Cependant, le général Nguema a lui-même été accusé d’avoir thésaurisé l’argent public.

Dans une enquête menée en 2020, l’organisation américaine anti-corruption OCCRP a allégué que le général Nguema et la famille Bongo avaient acheté des propriétés coûteuses aux États-Unis avec des réserves d’argent liquide. Le général aurait dépensé 1 million de dollars (790 000 £) pour trois propriétés.

La réponse de Nguema au rapport ? « Je pense que que ce soit en France ou aux Etats-Unis, une vie privée est une vie privée qui [doit être] respectée ».

Il y a à peine huit mois, l’agence de presse nationale gabonaise rapportait que le général Nguema avait publiquement réaffirmé sa loyauté à la présidence d’Ali Bongo, qui durait depuis 14 ans.

Mais samedi, quelques heures seulement après qu’Ali Bongo ait été annoncé vainqueur d’une élection présidentielle contestée, l’armée a annoncé qu’elle annulait les résultats et prenait le pouvoir.

Le président étant assigné à résidence, le général Brice Clothaire Oligui Nguema a été nommé chef de la transition du Gabon.

Le général a déclaré au journal français Le Monde que les Gabonais en avaient assez du régime d’Ali Bongo et que le président n’aurait pas dû briguer un troisième mandat.

« Tout le monde en parle mais personne n’assume ses responsabilités », a-t-il déclaré. « L’armée a donc décidé de tourner la page ».

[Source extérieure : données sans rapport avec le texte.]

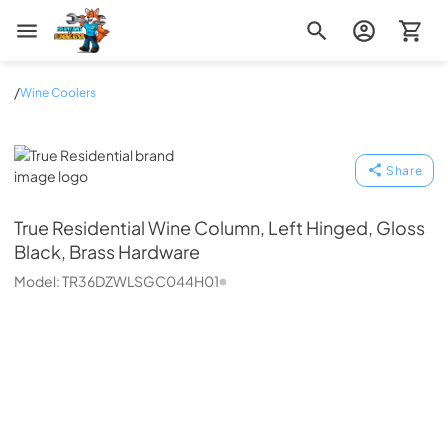
Zip Appliance & Plumbing Repair
/
Wine Coolers
True Residential
Share
True Residential
Wine Column, Left Hinged, Gloss
Black, Brass Hardware
Model:
TR36DZWLSGC044H01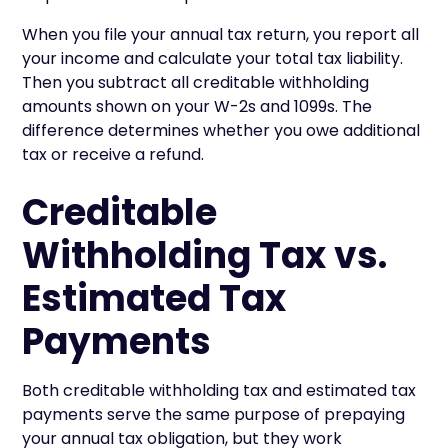
When you file your annual tax return, you report all
your income and calculate your total tax liability.
Then you subtract all creditable withholding
amounts shown on your W-2s and 1099s. The
difference determines whether you owe additional
tax or receive a refund.
Creditable
Withholding Tax vs.
Estimated Tax
Payments
Both creditable withholding tax and estimated tax
payments serve the same purpose of prepaying
your annual tax obligation, but they work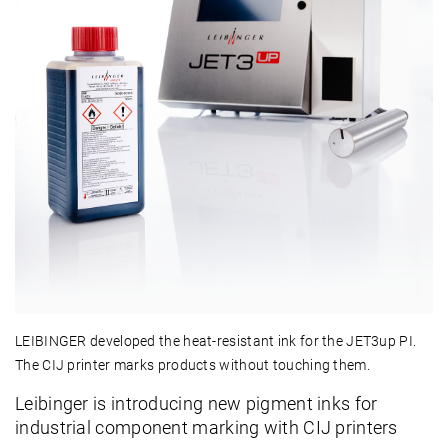
LEIBINGER developed the heat-resistant ink for the JET3up PI.
The CIJ printer marks products without touching them.
Leibinger is introducing new pigment inks for
industrial component marking with CIJ printers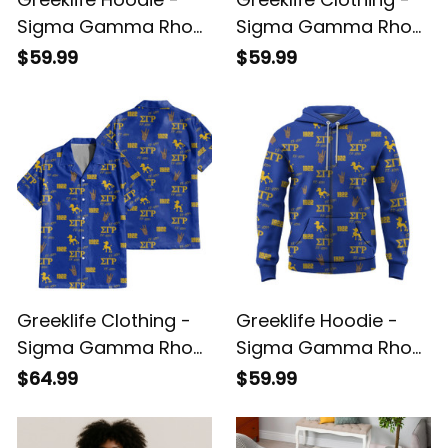
Sigma Gamma Rho
Sigma Gamma Rho
Sorority Phenomenal
Sorority Christmas
$59.99
$59.99
Hoodie Half Style A31
Knitted Sweater A31
Greeklife Clothing -
Greeklife Hoodie -
Sigma Gamma Rho
Sigma Gamma Rho
Sorority Hawaii Shirt
Sorority Ee-Yip
$64.99
$59.99
A31
Hoodie A31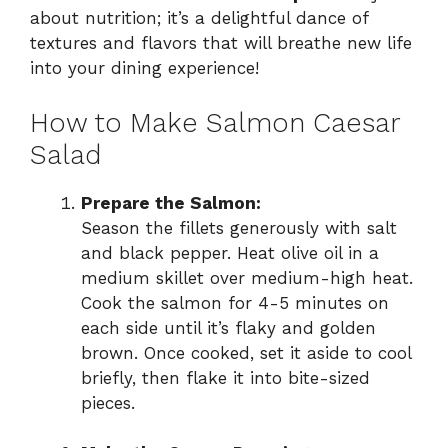
about nutrition; it’s a delightful dance of
textures and flavors that will breathe new life
into your dining experience!
How to Make Salmon Caesar
Salad
Prepare the Salmon:
Season the fillets generously with salt
and black pepper. Heat olive oil in a
medium skillet over medium-high heat.
Cook the salmon for 4-5 minutes on
each side until it’s flaky and golden
brown. Once cooked, set it aside to cool
briefly, then flake it into bite-sized
pieces.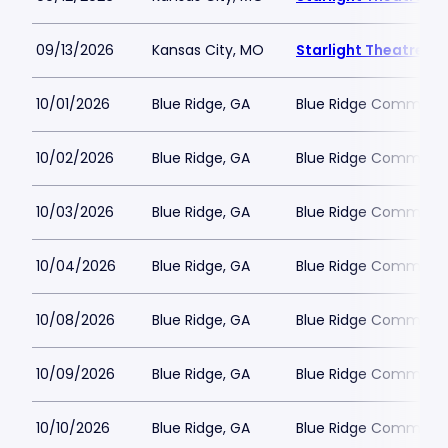
09/13/2026
Kansas City, MO
Starlight Theatre
10/01/2026
Blue Ridge, GA
Blue Ridge Communit
10/02/2026
Blue Ridge, GA
Blue Ridge Communit
10/03/2026
Blue Ridge, GA
Blue Ridge Communit
10/04/2026
Blue Ridge, GA
Blue Ridge Communit
10/08/2026
Blue Ridge, GA
Blue Ridge Communit
10/09/2026
Blue Ridge, GA
Blue Ridge Communit
10/10/2026
Blue Ridge, GA
Blue Ridge Communit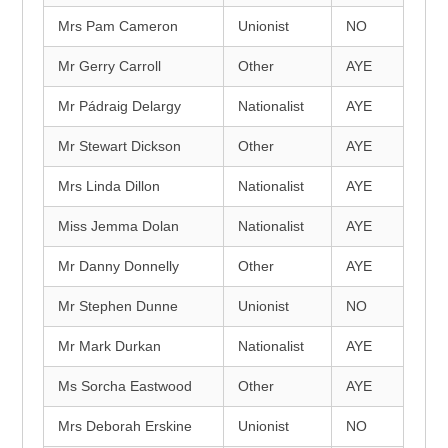
Mrs Pam Cameron
Unionist
NO
Mr Gerry Carroll
Other
AYE
Mr Pádraig Delargy
Nationalist
AYE
Mr Stewart Dickson
Other
AYE
Mrs Linda Dillon
Nationalist
AYE
Miss Jemma Dolan
Nationalist
AYE
Mr Danny Donnelly
Other
AYE
Mr Stephen Dunne
Unionist
NO
Mr Mark Durkan
Nationalist
AYE
Ms Sorcha Eastwood
Other
AYE
Mrs Deborah Erskine
Unionist
NO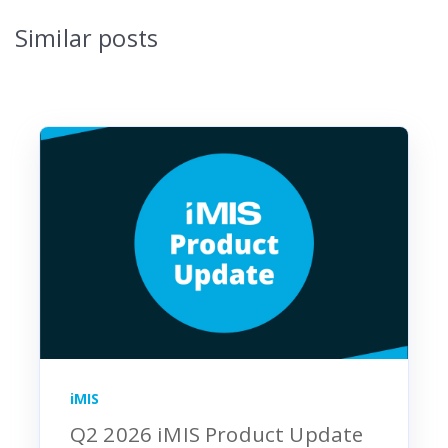
Similar posts
iMIS
Q2 2026 iMIS Product Update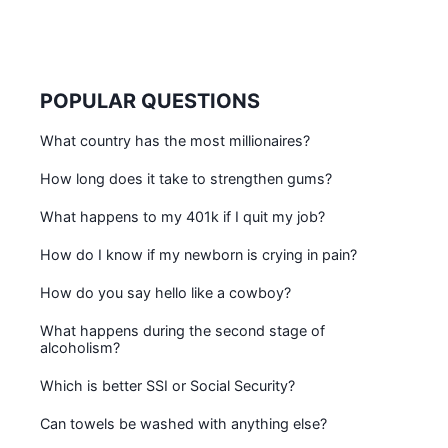
POPULAR QUESTIONS
What country has the most millionaires?
How long does it take to strengthen gums?
What happens to my 401k if I quit my job?
How do I know if my newborn is crying in pain?
How do you say hello like a cowboy?
What happens during the second stage of
alcoholism?
Which is better SSI or Social Security?
Can towels be washed with anything else?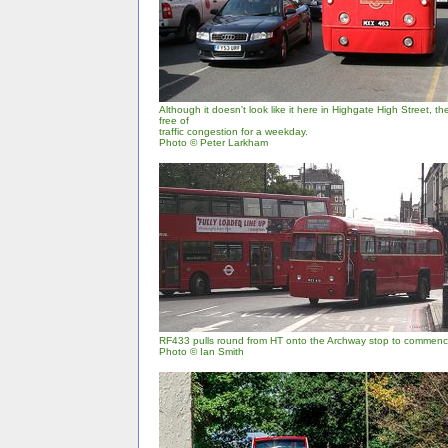
Although it doesn't look like it here in Highgate High Street, 
free of
traffic congestion for a weekday.
Photo © Peter Larkham
RF433 pulls round from HT onto the Archway stop to commence
Photo © Ian Smith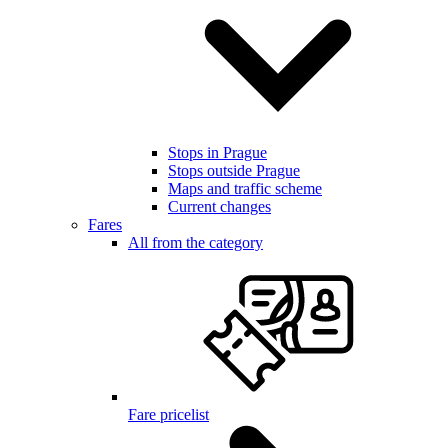
Stops in Prague
Stops outside Prague
Maps and traffic scheme
Current changes
Fares
All from the category
Fare pricelist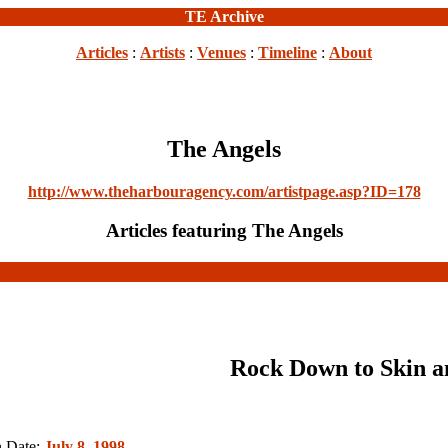
TE Archive
Articles
:
Artists
:
Venues
:
Timeline
:
About
The Angels
http://www.theharbouragency.com/artistpage.asp?ID=178
Articles featuring The Angels
Rock Down to Skin a
n Date:
July 8, 1998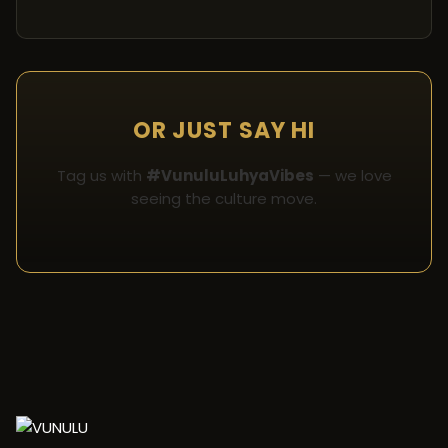
OR JUST SAY HI
Tag us with
#VunuluLuhyaVibes
— we love
seeing the culture move.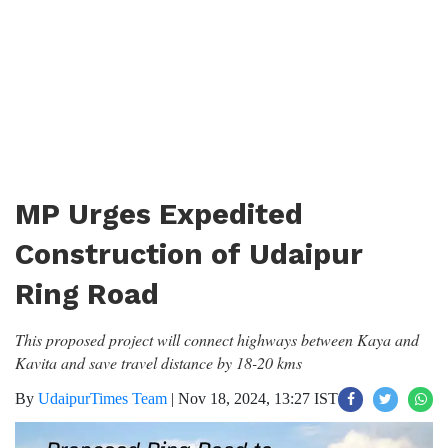
MP Urges Expedited
Construction of Udaipur
Ring Road
This proposed project will connect highways between Kaya and
Kavita and save travel distance by 18-20 kms
By
UdaipurTimes Team
|
Nov 18, 2024, 13:27 IST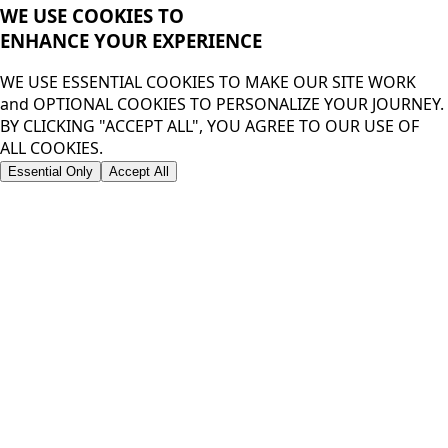
WE USE COOKIES TO
ENHANCE YOUR
EXPERIENCE
WE USE ESSENTIAL COOKIES TO MAKE OUR SITE WORK
and OPTIONAL COOKIES TO PERSONALIZE YOUR JOURNEY.
BY CLICKING "ACCEPT ALL", YOU AGREE TO OUR USE OF
ALL COOKIES.
Essential Only
Accept All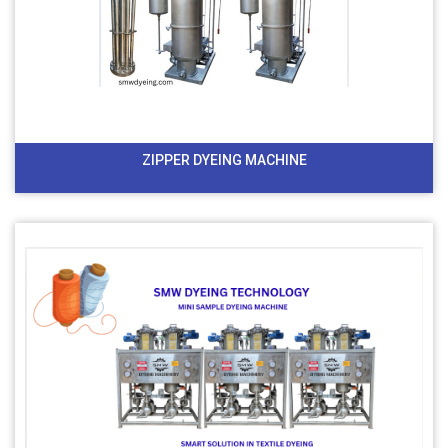
ZIPPER DYEING MACHINE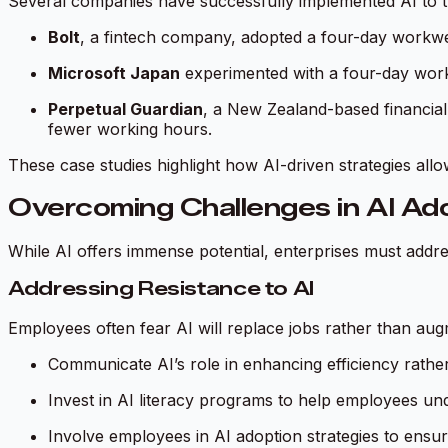
Several companies have successfully implemented AI to tr
Bolt
, a fintech company, adopted a four-day workwee
Microsoft Japan
experimented with a four-day workw
Perpetual Guardian
, a New Zealand-based financial
fewer working hours.
These case studies highlight how AI-driven strategies al
Overcoming Challenges in AI Ad
While AI offers immense potential, enterprises must addres
Addressing Resistance to AI
Employees often fear AI will replace jobs rather than aug
Communicate AI’s role in enhancing efficiency rathe
Invest in AI literacy programs to help employees un
Involve employees in AI adoption strategies to ensur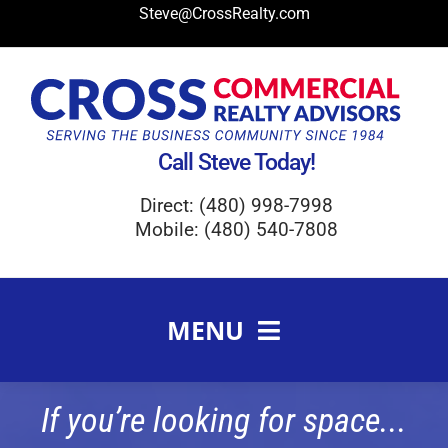
Skip
Steve@CrossRealty.com
to
content
Call Steve Today!
Direct: (480) 998-7998
Mobile: (480) 540-7808
MENU
Meet Steve Cross
If you’re looking for space...
FAQ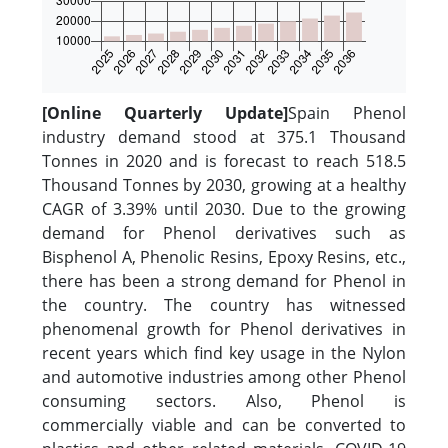
[Online Quarterly Update]
Spain Phenol
industry demand stood at 375.1 Thousand
Tonnes in 2020 and is forecast to reach 518.5
Thousand Tonnes by 2030, growing at a healthy
CAGR of 3.39% until 2030. Due to the growing
demand for Phenol derivatives such as
Bisphenol A, Phenolic Resins, Epoxy Resins, etc.,
there has been a strong demand for Phenol in
the country. The country has witnessed
phenomenal growth for Phenol derivatives in
recent years which find key usage in the Nylon
and automotive industries among other Phenol
consuming sectors. Also, Phenol is
commercially viable and can be converted to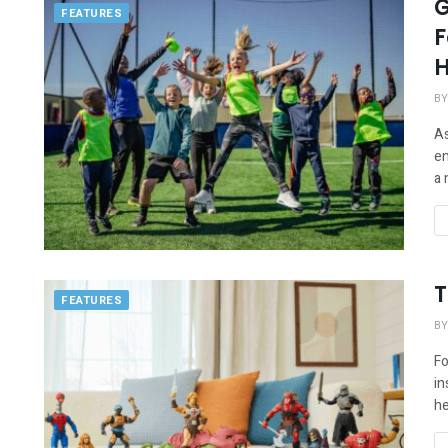
G
FEATURES
F
H
BY
As
en
a 
T
FEATURES
BY
Fo
in
he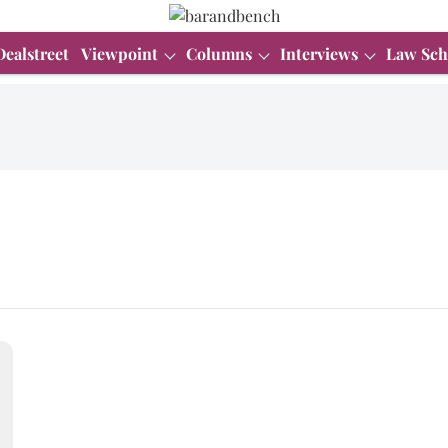
Dealstreet
Viewpoint
Columns
Interviews
Law Sch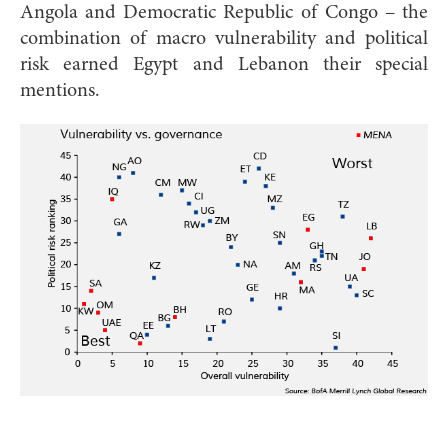
Angola and Democratic Republic of Congo – the
combination of macro vulnerability and political
risk earned Egypt and Lebanon their special
mentions.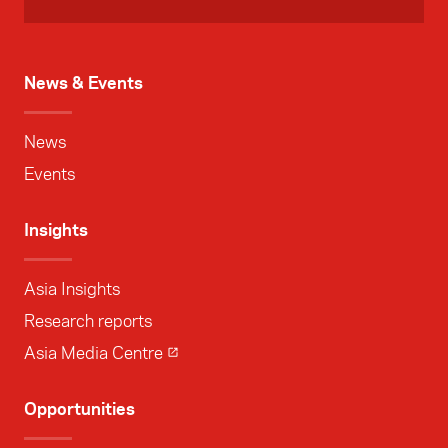
News & Events
News
Events
Insights
Asia Insights
Research reports
Asia Media Centre
Opportunities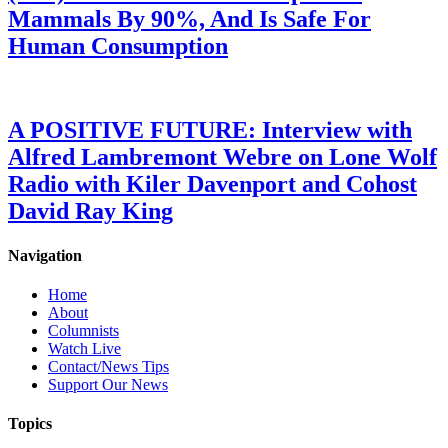
Mammals By 90%, And Is Safe For
Human Consumption
A POSITIVE FUTURE: Interview with
Alfred Lambremont Webre on Lone Wolf
Radio with Kiler Davenport and Cohost
David Ray King
Navigation
Home
About
Columnists
Watch Live
Contact/News Tips
Support Our News
Topics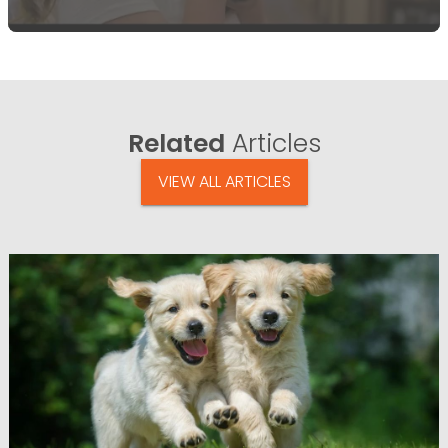
Related
Articles
VIEW ALL ARTICLES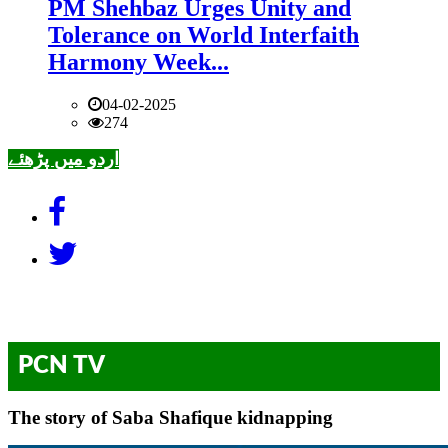
PM Shehbaz Urges Unity and
Tolerance on World Interfaith
Harmony Week...
04-02-2025
274
اردو میں پڑھئے
PCN TV
The story of Saba Shafique kidnapping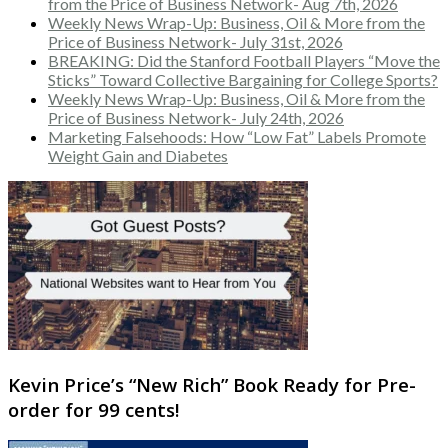
from the Price of Business Network- Aug 7th, 2026
Weekly News Wrap-Up: Business, Oil & More from the
Price of Business Network- July 31st, 2026
BREAKING: Did the Stanford Football Players “Move the
Sticks” Toward Collective Bargaining for College Sports?
Weekly News Wrap-Up: Business, Oil & More from the
Price of Business Network- July 24th, 2026
Marketing Falsehoods: How “Low Fat” Labels Promote
Weight Gain and Diabetes
Kevin Price’s “New Rich” Book Ready for Pre-
order for 99 cents!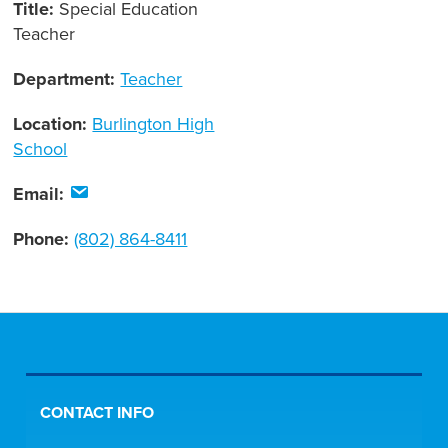
Title:
Special Education
Teacher
Department:
Teacher
Location:
Burlington High
School
Email:
Phone:
(802) 864-8411
CONTACT INFO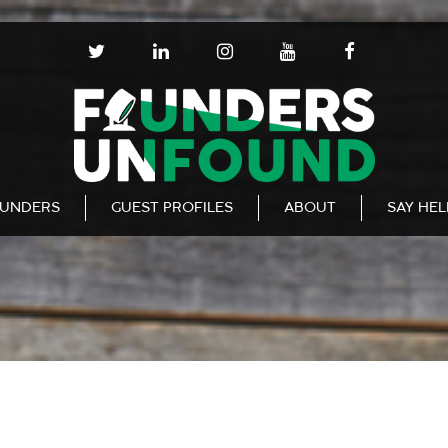
T
L
I
Y
F
W
I
N
O
A
I
N
S
U
C
T
K
T
T
E
T
E
A
U
B
E
D
G
B
O
R
I
R
E
O
N
A
K
UNDERS
GUEST PROFILES
ABOUT
SAY HE
M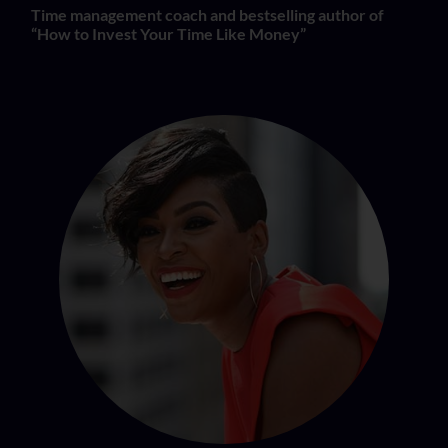
Time management coach and bestselling author of
“How to Invest Your Time Like Money”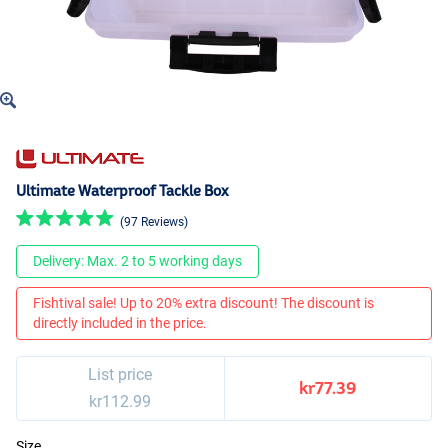
Ultimate Waterproof Tackle Box
(97 Reviews)
Delivery: Max. 2 to 5 working days
Fishtival sale! Up to 20% extra discount! The discount is
directly included in the price.
List price
kr77.39
kr112.99
Size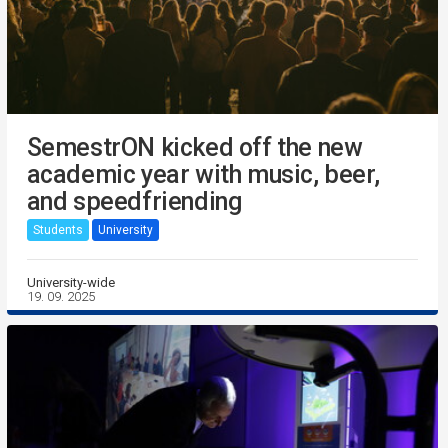
SemestrON kicked off the new
academic year with music, beer,
and speedfriending
Students
University
University-wide
19. 09. 2025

L’ONU, l’Union africaine et la France ont condamné ce coup d’État, le huitième à avoir lieu en Afrique de l’Ouest et du Centre depuis 2020.

Mais le général Nguema semble avoir conquis une grande partie de l’opinion. Il a également réussi à unifier l’armée, qui se divise selon des critères ethniques.

En tant qu’homme accusé de corruption et ayant passé la majeure partie de sa carrière dans le cercle restreint des Bongo, il ne sera peut-être pas le nouveau départ que les Gabonais espèrent.

Il restera cependant gravé dans les livres d’histoire du pays comme l’homme qui a « tourné la page ».